Annalena Baerbock (l-r), Bundesvorsitzende von Bündnis 90/Die Grünen, Olaf Scholz, SPD-Kanzlerkandidat und Bundesminister der Finanzen, und Christian Lindner, Fraktionsvorsitzender und Parteivorsitzender der FDP, geben nach den Sondierungsgesprächen von SPD, FDP und Bündnis 90/Die Grünen zur Bildung einer neuen Bundesregierung nach der Bundestagswahl ein Statement.
Selbst wenn Olaf Scholz Bundeskanzler wird: Für eine Bundesregierung ist der Wohnungsbau schwieriger als für einen Landeschef.© picture alliance /dpa / Kay Nietfeld
Wie eine Bundesregierung unter Olaf Scholz den Bau der von ihm geforderten 400.000 Wohnungen pro Jahr umsetzen will, ist im Detail noch nicht bekannt. Denkbar wäre aber auch, die schon existierenden Instrumente zu schärfen, mit denen ein Mietenanstieg für bestehenden Wohnraum begrenzt werden kann.

Was ist möglich mit FDP und Grünen?

So plädiert Siegmund Chychla vom Mieterverein zu Hamburg dafür, den einst vom Bundesgerichtshof kassierten Paragraph 5 des Wirtschaftsstrafgesetzbuchs so zu formulieren, dass er einer gerichtlichen Überprüfung standhält. Mietwucher würde dann empfindliche Strafen nach sich ziehen. Aber auch Chychla weiß, dass derartige Maßnahmen in einem Bündnis mit der FDP und deren Credo eines möglichst freien Marktes nicht ganz einfach werden würden.

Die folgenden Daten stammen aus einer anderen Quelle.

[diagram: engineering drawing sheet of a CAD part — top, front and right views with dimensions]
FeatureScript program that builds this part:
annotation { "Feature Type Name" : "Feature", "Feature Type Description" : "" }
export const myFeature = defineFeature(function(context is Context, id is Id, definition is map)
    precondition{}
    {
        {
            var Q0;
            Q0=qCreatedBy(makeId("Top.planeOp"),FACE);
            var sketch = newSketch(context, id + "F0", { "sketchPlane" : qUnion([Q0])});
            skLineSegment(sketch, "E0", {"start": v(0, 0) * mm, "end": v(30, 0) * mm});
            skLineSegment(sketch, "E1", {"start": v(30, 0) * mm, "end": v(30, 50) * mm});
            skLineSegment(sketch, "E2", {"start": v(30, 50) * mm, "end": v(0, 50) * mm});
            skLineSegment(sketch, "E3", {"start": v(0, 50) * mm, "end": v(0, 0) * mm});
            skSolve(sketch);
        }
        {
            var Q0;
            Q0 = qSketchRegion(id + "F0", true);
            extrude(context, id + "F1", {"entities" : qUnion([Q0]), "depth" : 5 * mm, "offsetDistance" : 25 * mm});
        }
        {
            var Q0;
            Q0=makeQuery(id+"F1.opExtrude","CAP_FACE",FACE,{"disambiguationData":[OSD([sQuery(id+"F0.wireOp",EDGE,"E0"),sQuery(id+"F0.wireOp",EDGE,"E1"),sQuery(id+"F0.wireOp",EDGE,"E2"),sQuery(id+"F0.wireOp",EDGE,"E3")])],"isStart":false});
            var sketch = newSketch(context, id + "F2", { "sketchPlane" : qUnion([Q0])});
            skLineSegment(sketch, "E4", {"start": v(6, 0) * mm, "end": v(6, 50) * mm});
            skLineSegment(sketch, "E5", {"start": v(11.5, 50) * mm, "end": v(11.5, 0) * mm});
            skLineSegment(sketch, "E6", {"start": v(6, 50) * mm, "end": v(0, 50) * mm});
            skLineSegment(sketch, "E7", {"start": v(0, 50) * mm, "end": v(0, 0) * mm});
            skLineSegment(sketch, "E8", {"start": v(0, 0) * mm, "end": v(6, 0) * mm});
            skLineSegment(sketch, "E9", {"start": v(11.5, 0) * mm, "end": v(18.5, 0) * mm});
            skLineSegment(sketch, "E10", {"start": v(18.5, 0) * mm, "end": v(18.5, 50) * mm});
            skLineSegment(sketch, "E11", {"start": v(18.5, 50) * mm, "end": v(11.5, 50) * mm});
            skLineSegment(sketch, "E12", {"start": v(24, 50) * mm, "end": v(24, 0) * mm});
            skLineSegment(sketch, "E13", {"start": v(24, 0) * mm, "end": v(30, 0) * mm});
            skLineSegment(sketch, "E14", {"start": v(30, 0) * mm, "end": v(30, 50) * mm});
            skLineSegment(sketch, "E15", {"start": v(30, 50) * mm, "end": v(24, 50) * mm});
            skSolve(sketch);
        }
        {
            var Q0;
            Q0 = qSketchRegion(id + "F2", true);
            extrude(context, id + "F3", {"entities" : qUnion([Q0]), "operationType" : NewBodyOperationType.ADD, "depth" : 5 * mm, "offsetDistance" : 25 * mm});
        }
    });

"Ich verrate kein Geheimnis, wenn ich sage, dass die FDP noch konservativer als die CDU ist, was Wohnungsbau angeht. Und da bin ich gespannt, was der ehemalige Erste Bürgermeister der Hansestadt jetzt noch im Portfolio hat, um die FDP ins Boot zu ziehen."

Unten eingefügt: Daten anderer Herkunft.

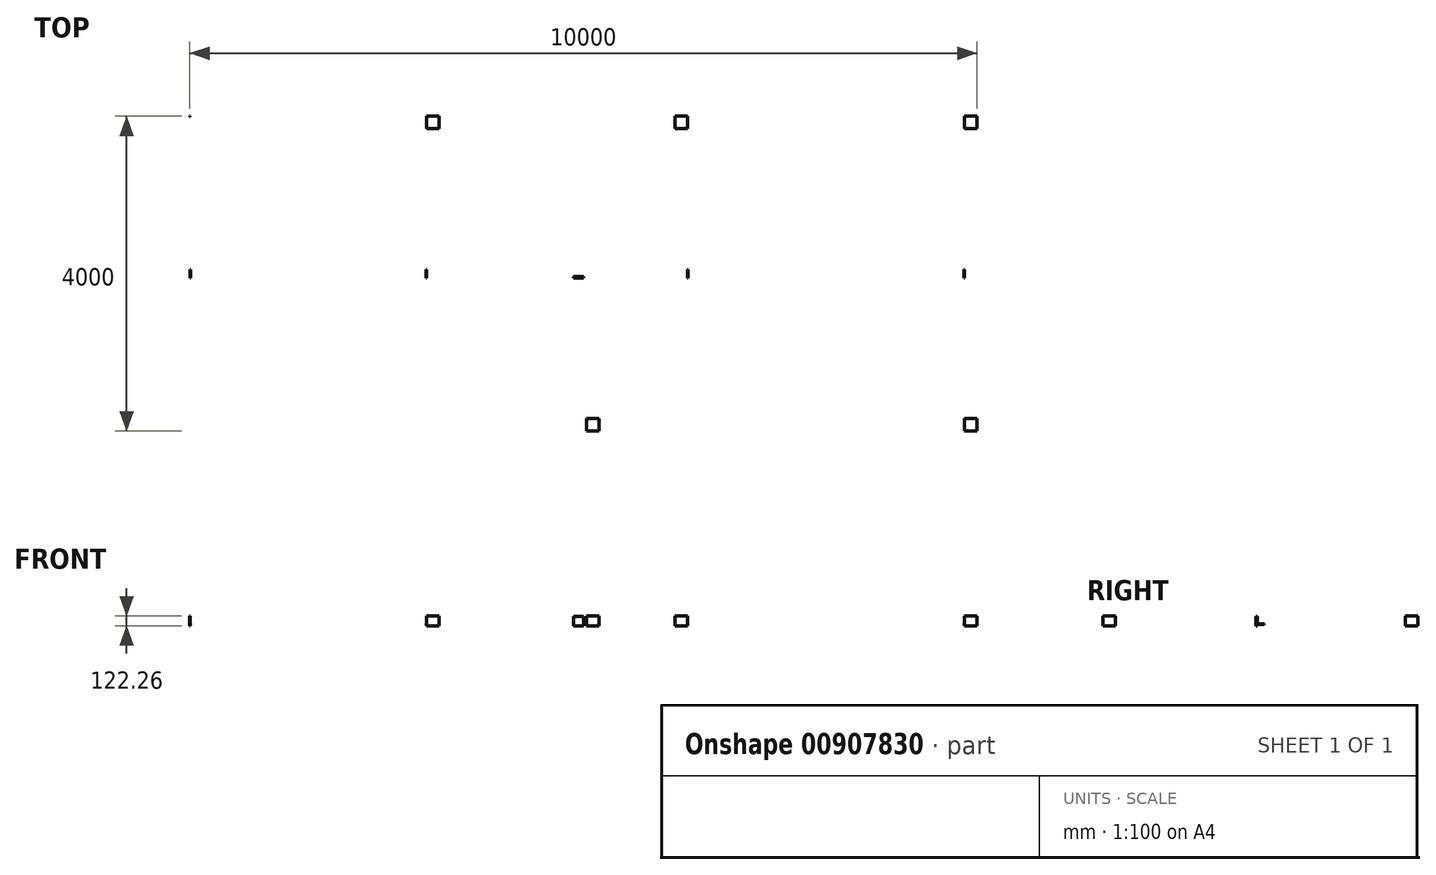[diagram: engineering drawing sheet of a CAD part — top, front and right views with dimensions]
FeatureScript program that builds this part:
annotation { "Feature Type Name" : "Feature", "Feature Type Description" : "" }
export const myFeature = defineFeature(function(context is Context, id is Id, definition is map)
    precondition{}
    {
        {
            var Q0;
            Q0=qCreatedBy(makeId("Top.planeOp"),FACE);
            var sketch = newSketch(context, id + "F0", { "sketchPlane" : qUnion([Q0])});
            skLineSegment(sketch, "E0.bottom", {"start": v(5000, 2000) * mm, "end": v(-5000, 2000) * mm});
            skLineSegment(sketch, "E0.top", {"start": v(5000, -2000) * mm, "end": v(-5000, -2000) * mm});
            skLineSegment(sketch, "E0.left", {"start": v(5000, 2000) * mm, "end": v(5000, -2000) * mm});
            skLineSegment(sketch, "E0.right", {"start": v(-5000, 2000) * mm, "end": v(-5000, -2000) * mm});
            skPoint(sketch, "E0.middle", {"position": v(0, 0) * mm});
            skSolve(sketch);
        }
        {
            var Q0;
            Q0=qCreatedBy(makeId("Top.planeOp"),FACE);
            var sketch = newSketch(context, id + "F1", { "sketchPlane" : qUnion([Q0])});
            skLineSegment(sketch, "E1.bottom", {"start": v(-127.21, -53.55) * mm, "end": v(-0.1, -53.55) * mm});
            skLineSegment(sketch, "E1.top", {"start": v(-127.21, -34.08) * mm, "end": v(-0.1, -34.08) * mm});
            skLineSegment(sketch, "E1.left", {"start": v(-127.21, -53.55) * mm, "end": v(-127.21, -34.08) * mm});
            skLineSegment(sketch, "E1.right", {"start": v(-0.1, -53.55) * mm, "end": v(-0.1, -34.08) * mm});
            skSolve(sketch);
        }
        {
            var Q0;
            Q0 = qSketchRegion(id + "F1", true);
            extrude(context, id + "F2", {"entities" : qUnion([Q0]), "depth" : 120.53 * mm, "offsetDistance" : 25.4 * mm});
        }
        {
            var Q0;
            Q0=qCreatedBy(makeId("Top.planeOp"),FACE);
            var sketch = newSketch(context, id + "F3", { "sketchPlane" : qUnion([Q0])});
            skLineSegment(sketch, "E2.bottom", {"start": v(-5000, 2000) * mm, "end": v(-4993.65, 2000) * mm});
            skLineSegment(sketch, "E2.top", {"start": v(-5000, 1994.44) * mm, "end": v(-4993.65, 1994.44) * mm});
            skLineSegment(sketch, "E2.left", {"start": v(-5000, 2000) * mm, "end": v(-5000, 1994.44) * mm});
            skLineSegment(sketch, "E2.right", {"start": v(-4993.65, 2000) * mm, "end": v(-4993.65, 1994.44) * mm});
            skLineSegment(sketch, "E3.bottom", {"start": v(-1993.65, 2000) * mm, "end": v(-1833.65, 2000) * mm});
            skLineSegment(sketch, "E3.top", {"start": v(-1993.65, 1840) * mm, "end": v(-1833.65, 1840) * mm});
            skLineSegment(sketch, "E3.left", {"start": v(-1993.65, 2000) * mm, "end": v(-1993.65, 1840) * mm});
            skLineSegment(sketch, "E3.right", {"start": v(-1833.65, 2000) * mm, "end": v(-1833.65, 1840) * mm});
            skLineSegment(sketch, "E4.bottom", {"start": v(1166.35, 2000) * mm, "end": v(1326.35, 2000) * mm});
            skLineSegment(sketch, "E4.top", {"start": v(1166.35, 1840) * mm, "end": v(1326.35, 1840) * mm});
            skLineSegment(sketch, "E4.left", {"start": v(1166.35, 2000) * mm, "end": v(1166.35, 1840) * mm});
            skLineSegment(sketch, "E4.right", {"start": v(1326.35, 2000) * mm, "end": v(1326.35, 1840) * mm});
            skLineSegment(sketch, "E5.bottom", {"start": v(5000, 2000) * mm, "end": v(4840, 2000) * mm});
            skLineSegment(sketch, "E5.top", {"start": v(5000, 1840) * mm, "end": v(4840, 1840) * mm});
            skLineSegment(sketch, "E5.left", {"start": v(5000, 2000) * mm, "end": v(5000, 1840) * mm});
            skLineSegment(sketch, "E5.right", {"start": v(4840, 2000) * mm, "end": v(4840, 1840) * mm});
            skLineSegment(sketch, "E6.bottom", {"start": v(5000, -2000) * mm, "end": v(4840, -2000) * mm});
            skLineSegment(sketch, "E6.top", {"start": v(5000, -1840) * mm, "end": v(4840, -1840) * mm});
            skLineSegment(sketch, "E6.left", {"start": v(5000, -2000) * mm, "end": v(5000, -1840) * mm});
            skLineSegment(sketch, "E6.right", {"start": v(4840, -2000) * mm, "end": v(4840, -1840) * mm});
            skLineSegment(sketch, "E7.bottom", {"start": v(198, -2000) * mm, "end": v(38, -2000) * mm});
            skLineSegment(sketch, "E7.top", {"start": v(198, -1840) * mm, "end": v(38, -1840) * mm});
            skLineSegment(sketch, "E7.left", {"start": v(198, -2000) * mm, "end": v(198, -1840) * mm});
            skLineSegment(sketch, "E7.right", {"start": v(38, -2000) * mm, "end": v(38, -1840) * mm});
            skSolve(sketch);
        }
        {
            var Q0;
            Q0 = qSketchRegion(id + "F3", true);
            extrude(context, id + "F4", {"entities" : qUnion([Q0]), "depth" : 122.26 * mm, "offsetDistance" : 25.4 * mm});
        }
        {
            var Q0;
            Q0=makeQuery(id+"F2.opExtrude","SWEPT_FACE",FACE,{"disambiguationData":[OSD([sQuery(id+"F1.wireOp",EDGE,"E1.bottom")])]});
            var sketch = newSketch(context, id + "F5", { "sketchPlane" : qUnion([Q0])});
            skLineSegment(sketch, "E8.bottom", {"start": v(4840, 15.24) * mm, "end": v(4833.65, 15.24) * mm});
            skLineSegment(sketch, "E8.top", {"start": v(4840, 21.6) * mm, "end": v(4833.65, 21.6) * mm});
            skLineSegment(sketch, "E8.left", {"start": v(4840, 15.24) * mm, "end": v(4840, 21.59) * mm});
            skLineSegment(sketch, "E8.right", {"start": v(4833.65, 15.24) * mm, "end": v(4833.65, 21.6) * mm});
            skLineSegment(sketch, "E9.bottom", {"start": v(1332.7, 15.24) * mm, "end": v(1326.35, 15.24) * mm});
            skLineSegment(sketch, "E9.top", {"start": v(1332.7, 21.6) * mm, "end": v(1326.35, 21.6) * mm});
            skLineSegment(sketch, "E9.left", {"start": v(1326.35, 15.24) * mm, "end": v(1326.35, 21.59) * mm});
            skLineSegment(sketch, "E9.right", {"start": v(1332.7, 15.24) * mm, "end": v(1332.7, 21.6) * mm});
            skLineSegment(sketch, "E10.bottom", {"start": v(-1993.65, 15.24) * mm, "end": v(-2000, 15.24) * mm});
            skLineSegment(sketch, "E10.top", {"start": v(-1993.65, 21.59) * mm, "end": v(-2000, 21.59) * mm});
            skLineSegment(sketch, "E10.left", {"start": v(-1993.65, 15.24) * mm, "end": v(-1993.65, 21.6) * mm});
            skLineSegment(sketch, "E10.right", {"start": v(-2000, 15.24) * mm, "end": v(-2000, 21.6) * mm});
            skLineSegment(sketch, "E11.bottom", {"start": v(-4993.65, 15.24) * mm, "end": v(-4987.3, 15.24) * mm});
            skLineSegment(sketch, "E11.top", {"start": v(-4993.65, 21.59) * mm, "end": v(-4987.3, 21.59) * mm});
            skLineSegment(sketch, "E11.left", {"start": v(-4993.65, 15.24) * mm, "end": v(-4993.65, 21.59) * mm});
            skLineSegment(sketch, "E11.right", {"start": v(-4987.3, 15.24) * mm, "end": v(-4987.3, 21.59) * mm});
            skSolve(sketch);
        }
        {
            var Q0;
            Q0 = qSketchRegion(id + "F5", true);
            extrude(context, id + "F6", {"entities" : qUnion([Q0]), "oppositeDirection" : true, "depth" : 107.04 * mm, "offsetDistance" : 25.4 * mm});
        }
    });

Und am Ende könnten auch die Grünen als Teil einer neuen Bundesregierung Bedenken gegen einen Bauboom ohne Grenzen hegen. Dann, wenn Neubauten auf einstigen Grünflächen entstehen, wenn immer mehr Stadtraum versiegelt oder Naturschutzgebiete durch neue Siedlungen bedroht werden, könnten auch die Grünen das 400.000-Wohnungen-Ziel von Olaf Scholz gefährden.